Given text:

It won’t take much.
I’ve been querying agents, seriously, for going on 4 years now. The two books I’m pitching can be traced back to just before/just after the start of the pandemic. While I left the classroom to try to make it as a full-time author in 2016, nothing I wrote of that time has survived until now. That was my experimentation phase. A lot of posturing, playing around, starting this website, freelancing, and thinking I could do more than I was actually capable of.
In hindsight, I guess it’s kind of nice I had my delusions of grandeur so quickly in my writing career, however much longer it’ll be.
Rejections from agents used to be hard. I wrote a novel back in 2015, fixed it up, had a person or two read it, then felt it good enough to start querying. I think I made it through 6? 7? agents before pulling it back. Those six or seven rejections were enough to make me think I wasn’t the prodigy under 30 who sold their first book ever to a multi-million dollar sale with an Amazon movie deal linked to it.
I was human after all.
Fast forward to now: I take rejections in pretty good stride these days. Being a stay-at-home dad to three boys under the age of five certainly helps keep the mind preoccupied, but I like to think it’s because I’ve learned something since those early days of pitching and researching literary agents.

Exercise data:
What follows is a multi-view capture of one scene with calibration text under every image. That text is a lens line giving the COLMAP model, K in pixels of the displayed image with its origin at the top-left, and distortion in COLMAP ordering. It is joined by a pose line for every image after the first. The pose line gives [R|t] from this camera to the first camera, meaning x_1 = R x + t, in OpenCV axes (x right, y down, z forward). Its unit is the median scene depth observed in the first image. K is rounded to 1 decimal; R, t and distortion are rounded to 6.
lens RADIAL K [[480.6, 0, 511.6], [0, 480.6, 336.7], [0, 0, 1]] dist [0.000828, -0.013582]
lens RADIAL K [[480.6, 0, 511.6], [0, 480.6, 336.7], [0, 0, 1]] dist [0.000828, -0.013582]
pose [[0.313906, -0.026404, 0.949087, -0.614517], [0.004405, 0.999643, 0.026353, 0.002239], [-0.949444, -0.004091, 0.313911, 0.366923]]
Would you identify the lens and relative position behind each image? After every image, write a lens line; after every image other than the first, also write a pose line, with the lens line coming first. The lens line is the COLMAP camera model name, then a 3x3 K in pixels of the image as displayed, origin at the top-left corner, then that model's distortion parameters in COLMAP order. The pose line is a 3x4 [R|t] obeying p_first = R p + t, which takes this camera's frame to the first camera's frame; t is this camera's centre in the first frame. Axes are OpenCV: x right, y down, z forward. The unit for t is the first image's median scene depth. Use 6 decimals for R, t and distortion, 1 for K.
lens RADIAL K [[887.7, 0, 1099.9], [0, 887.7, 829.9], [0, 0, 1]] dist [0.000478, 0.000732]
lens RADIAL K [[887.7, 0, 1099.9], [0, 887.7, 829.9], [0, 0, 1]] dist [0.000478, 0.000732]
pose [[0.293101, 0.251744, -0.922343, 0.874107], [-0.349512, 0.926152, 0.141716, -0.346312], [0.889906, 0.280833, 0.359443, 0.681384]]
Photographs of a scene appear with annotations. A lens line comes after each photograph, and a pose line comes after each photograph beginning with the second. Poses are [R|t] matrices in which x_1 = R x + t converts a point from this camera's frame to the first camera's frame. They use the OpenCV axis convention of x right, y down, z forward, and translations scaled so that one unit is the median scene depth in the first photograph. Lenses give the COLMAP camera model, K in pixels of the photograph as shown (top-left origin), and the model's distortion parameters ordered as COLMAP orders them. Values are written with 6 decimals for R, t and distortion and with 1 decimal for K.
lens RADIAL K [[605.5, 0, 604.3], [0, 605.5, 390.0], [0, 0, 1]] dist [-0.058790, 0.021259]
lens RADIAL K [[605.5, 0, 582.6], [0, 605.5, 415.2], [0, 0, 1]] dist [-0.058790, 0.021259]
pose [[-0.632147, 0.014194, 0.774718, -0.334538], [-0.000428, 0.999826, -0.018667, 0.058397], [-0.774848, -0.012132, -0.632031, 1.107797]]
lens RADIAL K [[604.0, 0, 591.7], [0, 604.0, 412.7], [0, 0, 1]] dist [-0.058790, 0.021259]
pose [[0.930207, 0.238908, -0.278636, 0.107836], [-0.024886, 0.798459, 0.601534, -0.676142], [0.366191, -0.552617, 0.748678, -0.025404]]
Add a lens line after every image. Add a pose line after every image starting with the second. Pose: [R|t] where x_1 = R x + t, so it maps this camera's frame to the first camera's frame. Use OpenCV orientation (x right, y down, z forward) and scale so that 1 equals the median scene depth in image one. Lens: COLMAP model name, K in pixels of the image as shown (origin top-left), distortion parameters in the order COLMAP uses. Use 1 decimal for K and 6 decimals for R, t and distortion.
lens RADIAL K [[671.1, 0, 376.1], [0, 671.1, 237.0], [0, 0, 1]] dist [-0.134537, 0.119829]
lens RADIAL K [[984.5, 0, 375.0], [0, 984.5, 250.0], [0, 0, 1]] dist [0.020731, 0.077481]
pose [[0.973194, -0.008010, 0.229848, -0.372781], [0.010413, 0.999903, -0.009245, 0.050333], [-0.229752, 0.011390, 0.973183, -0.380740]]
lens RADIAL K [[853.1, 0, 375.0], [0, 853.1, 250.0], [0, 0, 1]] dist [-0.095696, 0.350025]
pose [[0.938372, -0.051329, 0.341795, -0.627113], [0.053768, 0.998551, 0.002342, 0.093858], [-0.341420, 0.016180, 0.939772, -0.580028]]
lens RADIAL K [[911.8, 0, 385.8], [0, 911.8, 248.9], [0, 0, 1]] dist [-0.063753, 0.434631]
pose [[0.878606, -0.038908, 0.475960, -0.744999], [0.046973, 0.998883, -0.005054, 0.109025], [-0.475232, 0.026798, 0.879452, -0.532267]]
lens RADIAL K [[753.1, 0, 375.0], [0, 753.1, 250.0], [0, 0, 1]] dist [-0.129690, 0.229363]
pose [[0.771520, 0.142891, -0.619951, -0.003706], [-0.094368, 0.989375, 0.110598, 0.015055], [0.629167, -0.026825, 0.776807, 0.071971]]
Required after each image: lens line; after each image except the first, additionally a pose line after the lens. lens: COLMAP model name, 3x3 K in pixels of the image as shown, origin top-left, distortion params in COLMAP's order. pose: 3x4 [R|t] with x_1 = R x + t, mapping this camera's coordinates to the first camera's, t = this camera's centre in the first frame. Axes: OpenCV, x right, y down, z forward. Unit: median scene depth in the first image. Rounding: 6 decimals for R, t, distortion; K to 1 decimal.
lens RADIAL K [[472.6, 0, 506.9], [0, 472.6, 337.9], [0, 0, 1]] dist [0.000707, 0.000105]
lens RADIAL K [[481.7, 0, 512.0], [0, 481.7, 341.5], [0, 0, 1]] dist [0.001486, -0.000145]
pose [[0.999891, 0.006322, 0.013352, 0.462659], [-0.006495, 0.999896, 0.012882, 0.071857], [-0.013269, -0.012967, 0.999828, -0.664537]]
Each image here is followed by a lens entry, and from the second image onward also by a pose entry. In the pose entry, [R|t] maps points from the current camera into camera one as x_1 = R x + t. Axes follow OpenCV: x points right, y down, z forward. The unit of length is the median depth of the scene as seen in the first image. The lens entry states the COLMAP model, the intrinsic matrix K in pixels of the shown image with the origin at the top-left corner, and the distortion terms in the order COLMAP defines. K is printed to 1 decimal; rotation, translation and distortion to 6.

Exercise prompt: Please continue the essay about querying literary agents, picking up right after its last sentence.

Reply to the task:
I’ve learned to not take it personally.
And that came through because of my own reading experiences. I’d see a highly acclaimed book recommended online, go to my local bookstore to grab it, excitedly start reading it, then wonder what the ever loving hell everyone was talking about because oh my goodness was that not a good story for me. I’d think, “What’s wrong with me? Am I just not seeing the genius? Did I miss a chapter or something?”
But no. That’s not it. It’s nothing magical. The book just wasn’t for me. And that’s okay. It taught me that things I write will one day NOT be for everybody. That’s why some agents pass on a pitch. They can take a look at five pages of a piece of work and decide it’s not of their taste. AND THAT’S OKAY. You learn to live with it after doing it for long enough. Agents are human, after all.
But see, that’s just it. It doesn’t take much. It won’t take much. It didn’t take much.
I started this post more than a month ago, June 3, to be precise. I never finished it, but understand its importance now.
Shortly before starting this post I received a rejection letter from an agent. Nothing crazy. In fact, I can’t even remember the agent’s name at the time of writing (July 11). I had a free afternoon gifted by my wife, went to Changing Hands Bookstore, wrote and drank some pints, then decided to pitch an agent. Any agent. I hadn’t submitted a pitch in weeks and was feeling it, that emptiness, that sensation of no sensation. Found an agent. Made sure they were open to what I was selling in the loosest sense, then hit “Submit.”
Two days later they sent back the rejection.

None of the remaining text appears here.